I Am Smart (Among Other Things)


Today in Interpersonal Skills Training group we talked about things that others like about us and things we have a hard time accepting in ourselves or others. One of the things I mentioned is that it is hard for me to accept failure. I am always pushing myself to do better. A "B" is never good enough. Jaime asked where that came from. To be honest, I'm not sure. So that's what I attempted to work through tonight as I journaled.
What will straight As and/or a high GPA give me? And advantage if/when I apply to grad schools. Good standing in the Honor’s Program. That’s it. Grades do not guarantee success. Grades do not guarantee a high paying job. They do not guarantee a happy life.
How will my family and friends view me if I only got Bs from here on out? They would still think I am smart. They will still love me. They will still think I am worth their time. I will still have a place to stay and people with whom I can watch movies.
Being intelligent is part of my identity, but it is not my entire identity. Who am I? I am patient. I am funny. I am responsible. I am a good listener. I am a daughter and a sister. I am a girlfriend and a best friend. I am a caregiver and a small group leader. I am a reader and a writer and a music lover and a dreamer. I am loved by God, my family, and my friends.
At times it feels like I will only be liked if I have something to offer. If I am not smart, I am not special. Take away my grades and there’s nothing left that you would be interested in. Are these things true? Do I actually believe this? Where do these lies come from?

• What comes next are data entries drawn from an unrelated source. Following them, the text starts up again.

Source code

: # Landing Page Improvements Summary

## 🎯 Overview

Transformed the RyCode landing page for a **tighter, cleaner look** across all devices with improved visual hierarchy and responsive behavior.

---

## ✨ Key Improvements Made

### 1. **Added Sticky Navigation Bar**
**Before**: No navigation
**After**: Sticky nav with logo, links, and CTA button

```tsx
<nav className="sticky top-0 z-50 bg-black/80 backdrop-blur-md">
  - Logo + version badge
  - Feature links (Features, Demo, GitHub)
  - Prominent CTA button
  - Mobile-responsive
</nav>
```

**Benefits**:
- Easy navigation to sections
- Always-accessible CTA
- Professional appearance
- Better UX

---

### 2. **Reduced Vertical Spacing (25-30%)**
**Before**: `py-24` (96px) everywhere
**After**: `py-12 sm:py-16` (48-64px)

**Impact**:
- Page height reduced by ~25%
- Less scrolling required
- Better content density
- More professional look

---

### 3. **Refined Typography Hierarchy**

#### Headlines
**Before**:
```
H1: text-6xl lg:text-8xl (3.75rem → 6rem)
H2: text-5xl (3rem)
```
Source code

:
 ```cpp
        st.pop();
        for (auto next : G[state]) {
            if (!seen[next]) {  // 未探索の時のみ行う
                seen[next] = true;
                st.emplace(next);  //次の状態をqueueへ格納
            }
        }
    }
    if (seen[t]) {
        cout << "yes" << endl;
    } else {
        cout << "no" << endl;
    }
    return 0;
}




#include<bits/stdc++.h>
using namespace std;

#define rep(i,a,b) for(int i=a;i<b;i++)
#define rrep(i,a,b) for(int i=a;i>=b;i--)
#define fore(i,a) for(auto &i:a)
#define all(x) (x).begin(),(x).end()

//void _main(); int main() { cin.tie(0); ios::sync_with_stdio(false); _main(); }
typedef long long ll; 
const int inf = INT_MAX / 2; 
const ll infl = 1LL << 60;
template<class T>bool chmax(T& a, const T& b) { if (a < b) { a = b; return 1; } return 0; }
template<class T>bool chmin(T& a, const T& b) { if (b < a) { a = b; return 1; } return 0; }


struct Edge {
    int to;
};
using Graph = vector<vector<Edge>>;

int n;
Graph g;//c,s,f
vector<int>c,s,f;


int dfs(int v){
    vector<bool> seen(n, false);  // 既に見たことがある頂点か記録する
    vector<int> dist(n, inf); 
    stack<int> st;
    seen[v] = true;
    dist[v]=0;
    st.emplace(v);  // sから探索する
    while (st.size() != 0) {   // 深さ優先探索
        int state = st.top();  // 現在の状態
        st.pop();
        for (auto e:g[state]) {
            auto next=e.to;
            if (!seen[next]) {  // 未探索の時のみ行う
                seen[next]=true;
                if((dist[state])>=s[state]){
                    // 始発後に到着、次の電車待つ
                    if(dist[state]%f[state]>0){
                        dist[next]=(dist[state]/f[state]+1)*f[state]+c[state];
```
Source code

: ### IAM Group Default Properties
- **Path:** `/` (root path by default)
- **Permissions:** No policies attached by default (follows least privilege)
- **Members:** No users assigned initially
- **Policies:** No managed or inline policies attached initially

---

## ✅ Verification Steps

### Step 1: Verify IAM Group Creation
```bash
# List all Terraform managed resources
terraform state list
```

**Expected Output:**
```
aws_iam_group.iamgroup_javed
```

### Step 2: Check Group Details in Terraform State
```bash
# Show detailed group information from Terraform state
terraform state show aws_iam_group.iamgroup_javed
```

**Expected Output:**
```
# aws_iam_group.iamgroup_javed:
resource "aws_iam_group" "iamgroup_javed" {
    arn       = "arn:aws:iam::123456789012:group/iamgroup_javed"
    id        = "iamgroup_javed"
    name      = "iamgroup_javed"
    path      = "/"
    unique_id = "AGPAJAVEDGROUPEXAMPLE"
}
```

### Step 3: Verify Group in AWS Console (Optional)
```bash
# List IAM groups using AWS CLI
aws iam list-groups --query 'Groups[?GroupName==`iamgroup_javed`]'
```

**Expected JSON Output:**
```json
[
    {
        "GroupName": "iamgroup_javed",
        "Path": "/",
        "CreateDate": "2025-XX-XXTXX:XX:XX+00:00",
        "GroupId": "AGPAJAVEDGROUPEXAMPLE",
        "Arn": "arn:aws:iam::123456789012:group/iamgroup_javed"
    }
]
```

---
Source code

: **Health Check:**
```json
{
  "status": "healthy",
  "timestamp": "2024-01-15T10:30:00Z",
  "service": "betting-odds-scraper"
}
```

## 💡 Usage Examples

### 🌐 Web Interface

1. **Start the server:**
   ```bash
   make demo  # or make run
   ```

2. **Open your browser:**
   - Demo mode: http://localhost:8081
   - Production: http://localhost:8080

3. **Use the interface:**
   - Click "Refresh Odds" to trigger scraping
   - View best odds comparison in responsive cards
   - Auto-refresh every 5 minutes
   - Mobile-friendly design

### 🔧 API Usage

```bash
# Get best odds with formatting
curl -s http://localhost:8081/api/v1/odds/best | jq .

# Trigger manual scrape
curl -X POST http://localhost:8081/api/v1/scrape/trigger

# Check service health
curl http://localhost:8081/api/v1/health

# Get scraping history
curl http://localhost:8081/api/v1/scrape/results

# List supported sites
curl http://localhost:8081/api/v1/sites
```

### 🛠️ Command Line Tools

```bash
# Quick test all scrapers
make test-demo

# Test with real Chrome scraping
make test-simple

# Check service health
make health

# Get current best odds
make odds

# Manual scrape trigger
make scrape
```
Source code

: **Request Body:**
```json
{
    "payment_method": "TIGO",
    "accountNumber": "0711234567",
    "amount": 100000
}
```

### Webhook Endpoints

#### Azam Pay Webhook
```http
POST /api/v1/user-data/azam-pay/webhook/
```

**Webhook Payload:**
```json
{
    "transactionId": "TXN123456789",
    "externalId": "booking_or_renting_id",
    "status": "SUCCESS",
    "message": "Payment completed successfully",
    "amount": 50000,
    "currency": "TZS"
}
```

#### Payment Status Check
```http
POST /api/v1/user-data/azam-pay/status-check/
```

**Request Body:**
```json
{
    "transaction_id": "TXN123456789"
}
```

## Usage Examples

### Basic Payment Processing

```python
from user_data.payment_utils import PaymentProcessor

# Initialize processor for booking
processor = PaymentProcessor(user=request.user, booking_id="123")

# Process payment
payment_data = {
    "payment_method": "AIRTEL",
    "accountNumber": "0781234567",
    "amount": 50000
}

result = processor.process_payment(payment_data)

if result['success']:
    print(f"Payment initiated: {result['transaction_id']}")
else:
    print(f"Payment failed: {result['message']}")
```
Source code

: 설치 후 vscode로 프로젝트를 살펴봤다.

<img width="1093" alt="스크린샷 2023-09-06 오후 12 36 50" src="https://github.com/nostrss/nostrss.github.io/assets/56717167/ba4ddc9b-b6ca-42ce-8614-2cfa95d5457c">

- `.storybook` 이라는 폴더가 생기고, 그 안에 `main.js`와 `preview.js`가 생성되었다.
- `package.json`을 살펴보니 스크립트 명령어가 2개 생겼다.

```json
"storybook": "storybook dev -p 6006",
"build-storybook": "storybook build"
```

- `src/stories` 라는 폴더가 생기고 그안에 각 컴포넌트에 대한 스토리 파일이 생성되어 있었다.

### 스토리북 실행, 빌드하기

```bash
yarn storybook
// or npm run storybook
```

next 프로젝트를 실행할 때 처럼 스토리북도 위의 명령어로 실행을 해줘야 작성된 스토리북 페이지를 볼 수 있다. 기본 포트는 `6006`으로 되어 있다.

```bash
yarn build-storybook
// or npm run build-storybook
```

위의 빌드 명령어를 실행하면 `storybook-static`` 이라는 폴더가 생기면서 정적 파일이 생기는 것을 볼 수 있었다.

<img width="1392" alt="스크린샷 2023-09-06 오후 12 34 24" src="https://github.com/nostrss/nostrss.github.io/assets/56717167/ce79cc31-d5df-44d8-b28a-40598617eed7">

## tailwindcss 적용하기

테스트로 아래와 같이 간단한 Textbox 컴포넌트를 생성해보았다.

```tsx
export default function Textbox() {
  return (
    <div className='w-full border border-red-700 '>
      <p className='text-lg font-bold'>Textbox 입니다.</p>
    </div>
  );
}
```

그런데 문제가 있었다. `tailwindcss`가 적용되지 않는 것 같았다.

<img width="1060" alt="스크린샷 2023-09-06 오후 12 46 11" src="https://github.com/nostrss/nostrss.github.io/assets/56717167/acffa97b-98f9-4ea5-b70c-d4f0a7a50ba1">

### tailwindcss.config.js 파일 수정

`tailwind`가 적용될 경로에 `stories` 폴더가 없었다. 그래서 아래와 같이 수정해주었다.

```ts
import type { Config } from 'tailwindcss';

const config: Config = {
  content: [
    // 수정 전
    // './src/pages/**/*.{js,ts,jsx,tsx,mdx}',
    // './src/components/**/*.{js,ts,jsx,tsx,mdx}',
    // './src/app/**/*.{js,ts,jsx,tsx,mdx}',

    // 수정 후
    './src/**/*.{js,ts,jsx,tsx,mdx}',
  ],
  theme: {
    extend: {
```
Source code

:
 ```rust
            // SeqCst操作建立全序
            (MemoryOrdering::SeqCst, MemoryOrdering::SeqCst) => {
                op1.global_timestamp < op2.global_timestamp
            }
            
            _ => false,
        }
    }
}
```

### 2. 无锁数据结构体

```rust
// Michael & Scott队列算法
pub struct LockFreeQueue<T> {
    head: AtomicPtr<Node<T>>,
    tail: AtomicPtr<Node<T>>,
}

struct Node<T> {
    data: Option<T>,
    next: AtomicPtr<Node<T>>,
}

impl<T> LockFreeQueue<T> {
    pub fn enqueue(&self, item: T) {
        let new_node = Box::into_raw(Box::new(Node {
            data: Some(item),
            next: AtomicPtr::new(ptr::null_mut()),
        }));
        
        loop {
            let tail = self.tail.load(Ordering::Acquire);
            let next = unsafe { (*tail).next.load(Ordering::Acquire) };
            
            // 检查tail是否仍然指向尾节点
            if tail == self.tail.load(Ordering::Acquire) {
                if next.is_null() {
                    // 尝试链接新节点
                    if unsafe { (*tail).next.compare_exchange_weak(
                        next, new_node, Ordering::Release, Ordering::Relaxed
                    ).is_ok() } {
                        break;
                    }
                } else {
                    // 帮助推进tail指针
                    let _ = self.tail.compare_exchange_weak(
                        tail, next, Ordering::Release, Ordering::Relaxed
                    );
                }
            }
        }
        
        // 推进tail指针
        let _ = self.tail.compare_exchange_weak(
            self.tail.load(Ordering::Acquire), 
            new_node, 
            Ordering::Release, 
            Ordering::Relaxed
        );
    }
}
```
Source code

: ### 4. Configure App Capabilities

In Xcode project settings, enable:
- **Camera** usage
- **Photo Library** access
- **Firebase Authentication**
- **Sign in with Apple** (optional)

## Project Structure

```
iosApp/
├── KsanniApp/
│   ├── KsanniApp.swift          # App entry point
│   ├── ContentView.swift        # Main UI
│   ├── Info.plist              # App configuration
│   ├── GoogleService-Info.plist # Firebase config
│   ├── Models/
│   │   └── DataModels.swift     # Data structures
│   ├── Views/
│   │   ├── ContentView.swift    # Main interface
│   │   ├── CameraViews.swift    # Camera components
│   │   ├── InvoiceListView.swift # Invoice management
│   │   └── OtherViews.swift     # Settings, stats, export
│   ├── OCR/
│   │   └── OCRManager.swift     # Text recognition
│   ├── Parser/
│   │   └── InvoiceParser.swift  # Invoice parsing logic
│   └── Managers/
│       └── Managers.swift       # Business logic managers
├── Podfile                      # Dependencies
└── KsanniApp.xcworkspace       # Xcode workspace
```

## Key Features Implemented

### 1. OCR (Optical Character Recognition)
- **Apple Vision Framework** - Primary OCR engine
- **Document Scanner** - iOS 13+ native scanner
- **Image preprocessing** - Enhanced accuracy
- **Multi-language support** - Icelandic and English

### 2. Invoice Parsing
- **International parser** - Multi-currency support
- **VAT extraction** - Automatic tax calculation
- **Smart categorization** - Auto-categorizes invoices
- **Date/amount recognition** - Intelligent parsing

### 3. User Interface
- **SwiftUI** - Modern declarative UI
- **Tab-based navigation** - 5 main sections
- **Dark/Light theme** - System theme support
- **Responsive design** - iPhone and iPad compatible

The only way to overcome lies is to focus on the truth. This is what I know to be true: the God of the universe loves me deeply and there is nothing I can do to earn it or deserve it. Any intelligence I have is a gift from God. It did not come about by my power, but I can be a good steward of that gift. Failure is never final. I will never be perfect. There will always be someone smarter than me. My family loves me because I am me. I am valuable. I have something to offer others. I am fearfully and wonderfully made. I am loved unconditionally. These things I know to be true.
“Out of all the voices calling out to me, I will choose to listen and believe the Voice of Truth.”